[Opening Data to use section]

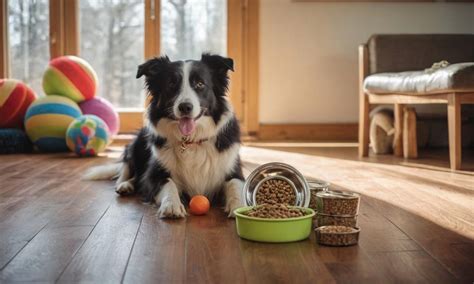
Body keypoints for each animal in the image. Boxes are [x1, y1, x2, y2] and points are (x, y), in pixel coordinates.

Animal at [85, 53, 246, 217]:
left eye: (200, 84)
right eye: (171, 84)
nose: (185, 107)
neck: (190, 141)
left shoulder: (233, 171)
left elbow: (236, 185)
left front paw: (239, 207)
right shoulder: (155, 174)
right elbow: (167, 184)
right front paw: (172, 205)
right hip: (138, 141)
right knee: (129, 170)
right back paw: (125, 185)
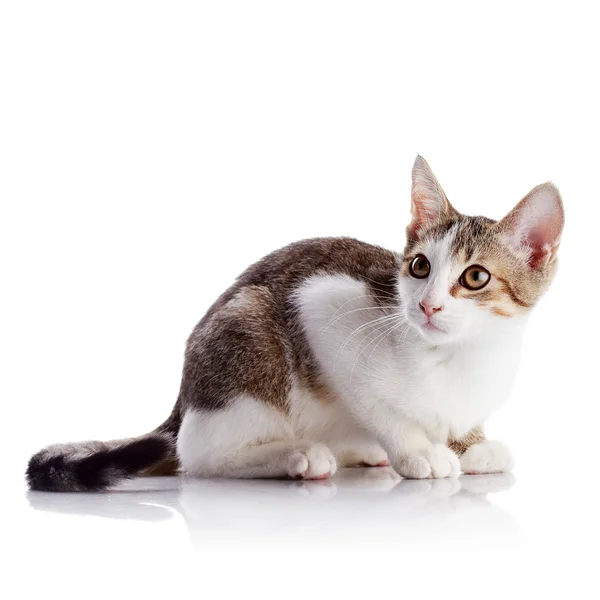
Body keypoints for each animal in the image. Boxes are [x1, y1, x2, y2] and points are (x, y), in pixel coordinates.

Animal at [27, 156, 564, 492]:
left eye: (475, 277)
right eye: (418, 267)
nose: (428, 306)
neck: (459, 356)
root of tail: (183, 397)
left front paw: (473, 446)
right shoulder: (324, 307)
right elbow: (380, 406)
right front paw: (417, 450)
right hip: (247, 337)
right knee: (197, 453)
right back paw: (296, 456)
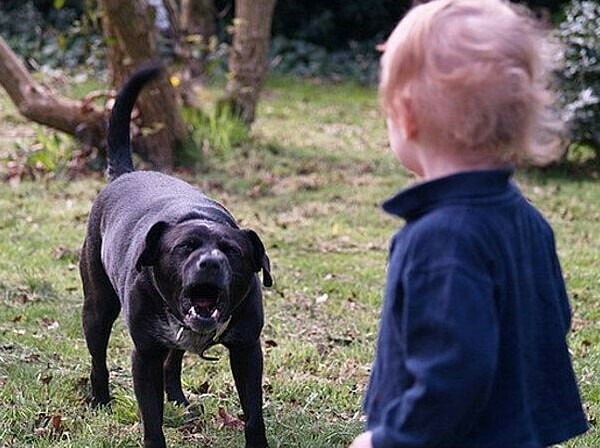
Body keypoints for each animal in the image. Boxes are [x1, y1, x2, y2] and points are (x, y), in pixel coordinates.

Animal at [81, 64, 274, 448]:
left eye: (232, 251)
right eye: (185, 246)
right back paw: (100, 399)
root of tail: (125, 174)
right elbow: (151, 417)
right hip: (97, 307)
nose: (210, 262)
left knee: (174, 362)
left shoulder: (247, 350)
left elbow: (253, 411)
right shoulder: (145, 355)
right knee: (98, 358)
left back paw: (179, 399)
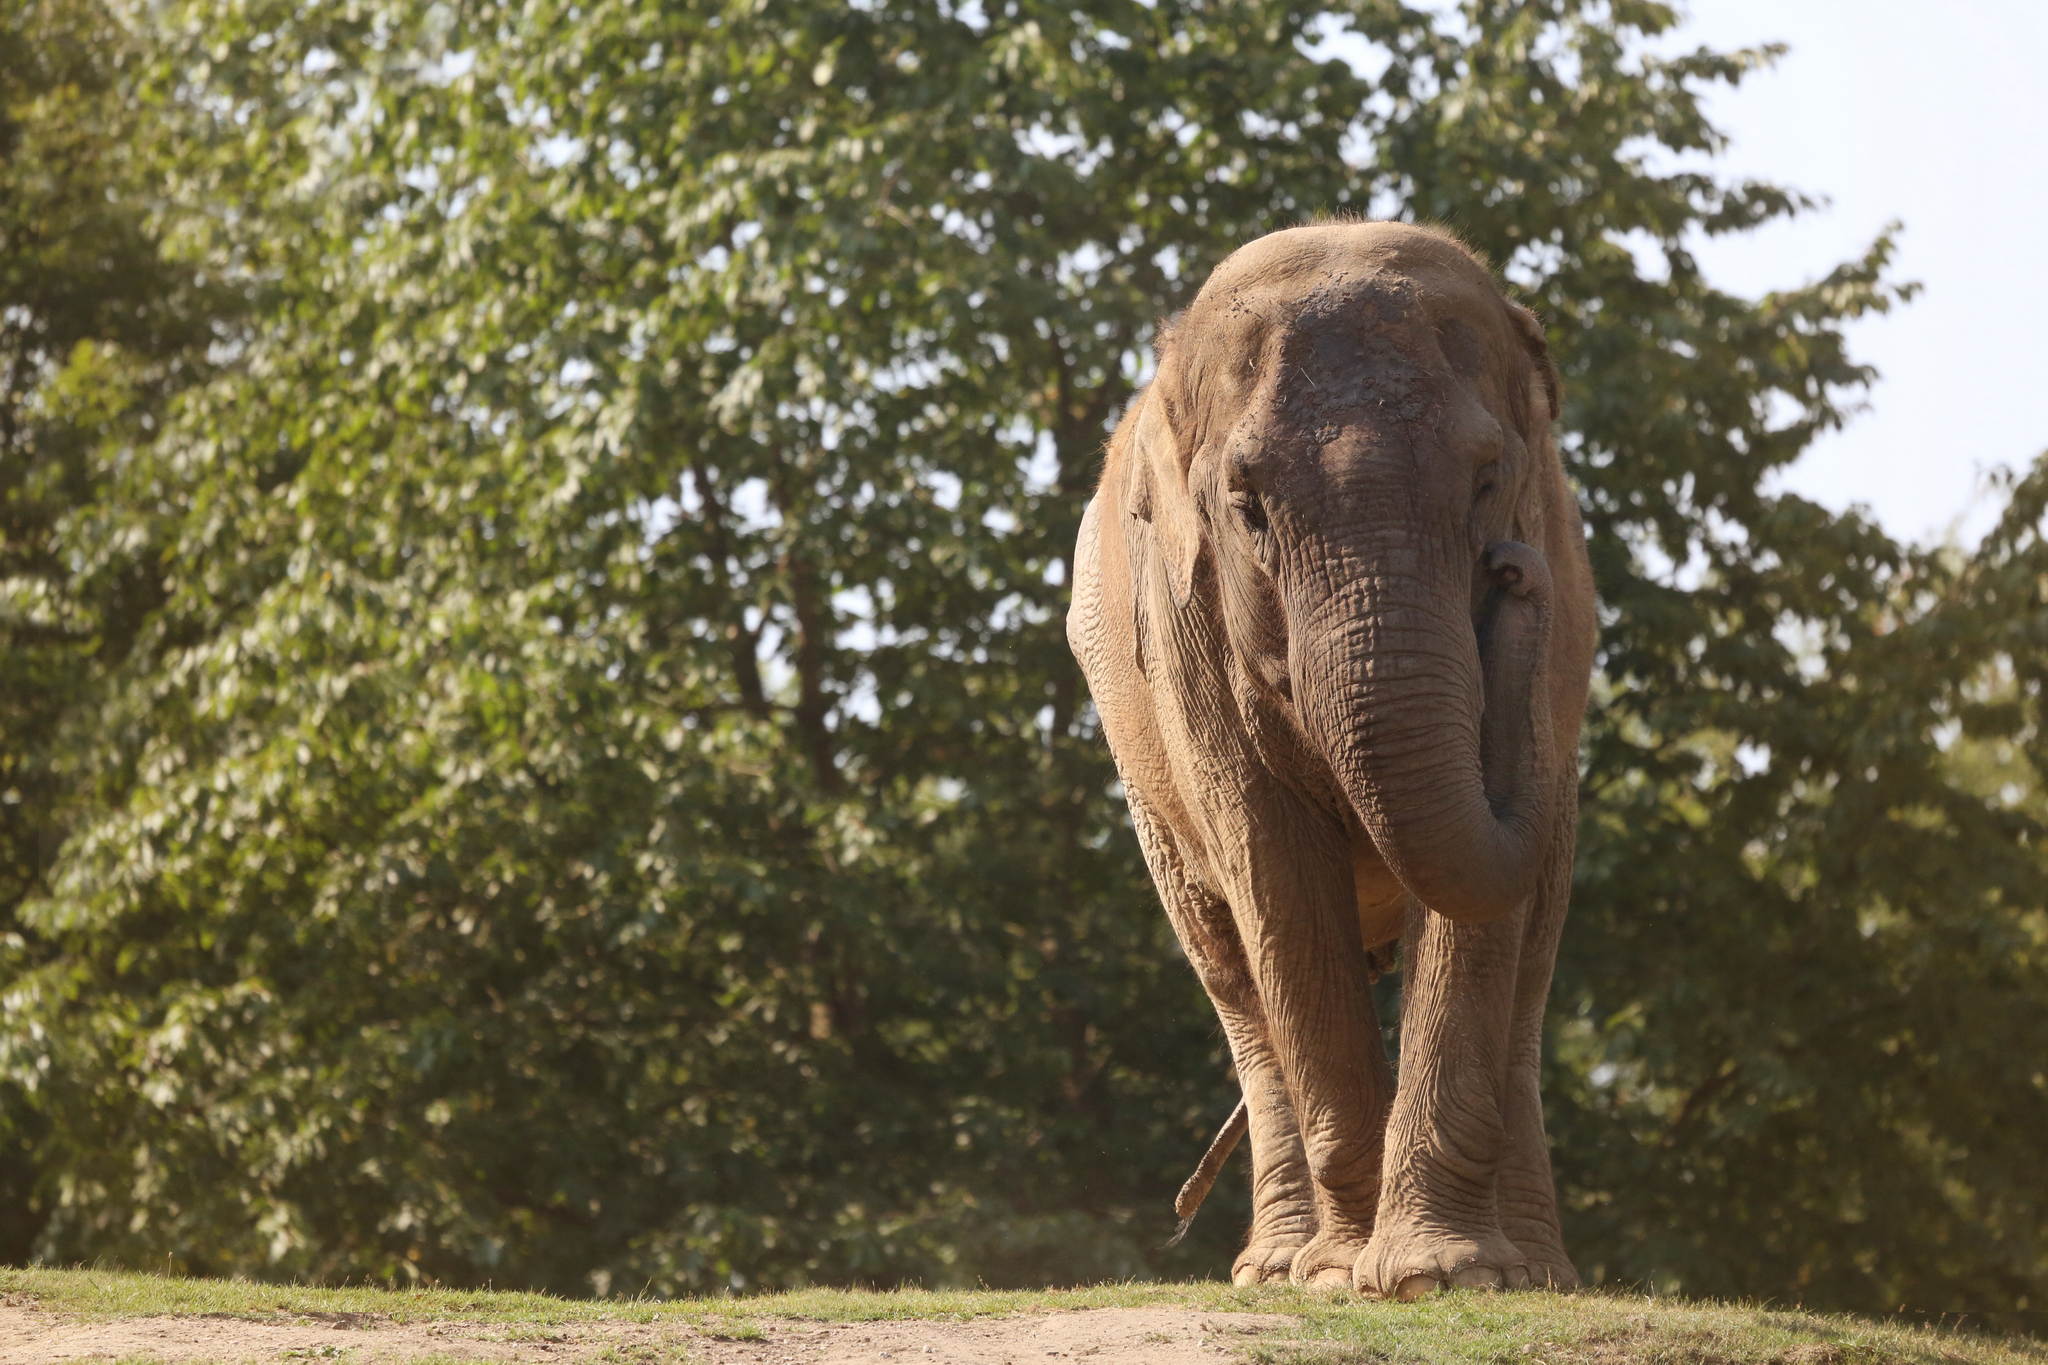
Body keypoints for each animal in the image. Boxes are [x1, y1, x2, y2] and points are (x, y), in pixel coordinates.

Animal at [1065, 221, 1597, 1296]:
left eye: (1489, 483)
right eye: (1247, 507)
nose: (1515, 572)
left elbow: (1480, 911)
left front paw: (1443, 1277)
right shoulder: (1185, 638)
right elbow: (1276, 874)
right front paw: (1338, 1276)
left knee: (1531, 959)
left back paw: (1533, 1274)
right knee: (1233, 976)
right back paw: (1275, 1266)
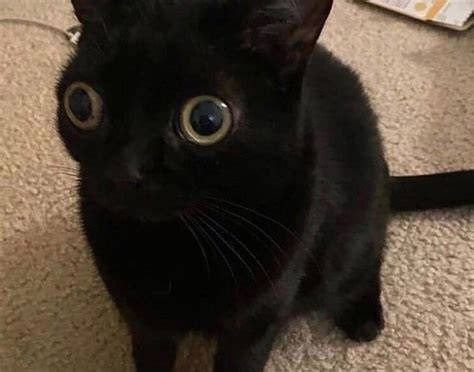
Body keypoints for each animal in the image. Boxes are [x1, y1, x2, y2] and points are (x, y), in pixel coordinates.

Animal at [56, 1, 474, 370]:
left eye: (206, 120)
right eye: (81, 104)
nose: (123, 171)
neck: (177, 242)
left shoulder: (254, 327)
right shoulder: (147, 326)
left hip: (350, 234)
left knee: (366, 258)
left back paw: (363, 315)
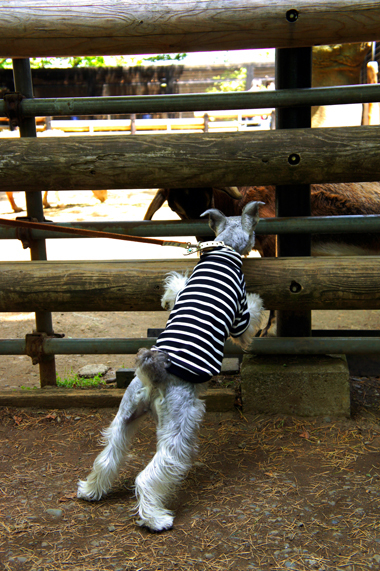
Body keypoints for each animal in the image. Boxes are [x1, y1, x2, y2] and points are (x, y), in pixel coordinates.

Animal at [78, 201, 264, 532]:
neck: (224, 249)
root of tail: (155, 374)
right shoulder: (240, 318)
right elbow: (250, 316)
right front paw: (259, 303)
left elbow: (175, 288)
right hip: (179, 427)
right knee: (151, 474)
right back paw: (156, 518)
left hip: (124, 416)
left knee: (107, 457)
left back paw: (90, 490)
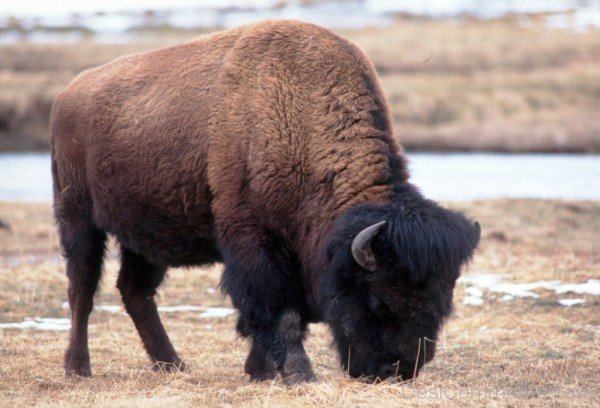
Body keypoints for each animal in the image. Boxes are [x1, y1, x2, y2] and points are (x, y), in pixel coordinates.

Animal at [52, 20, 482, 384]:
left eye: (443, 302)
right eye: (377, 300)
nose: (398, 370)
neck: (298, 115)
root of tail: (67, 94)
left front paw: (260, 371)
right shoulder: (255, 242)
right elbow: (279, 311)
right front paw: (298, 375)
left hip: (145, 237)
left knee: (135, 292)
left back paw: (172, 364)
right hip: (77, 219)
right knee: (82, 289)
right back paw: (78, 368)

[Closing Data to use section]

Starting at the line with "left front paw: (239, 207)" in the entries above, write out every line exactly until the line with "right eye: (418, 267)" has been written. Include no pictures and nothing more.

left front paw: (239, 207)
right shoulder: (155, 174)
right elbow: (167, 184)
right front paw: (172, 205)
right hip: (138, 141)
right knee: (129, 170)
right back paw: (125, 185)
Body keypoints for each animal in the image. Boxes are [x1, y1, x2, y2] and points are (x, y), in pixel coordinates.

Animal at [27, 156, 564, 492]:
left eye: (475, 277)
right eye: (418, 267)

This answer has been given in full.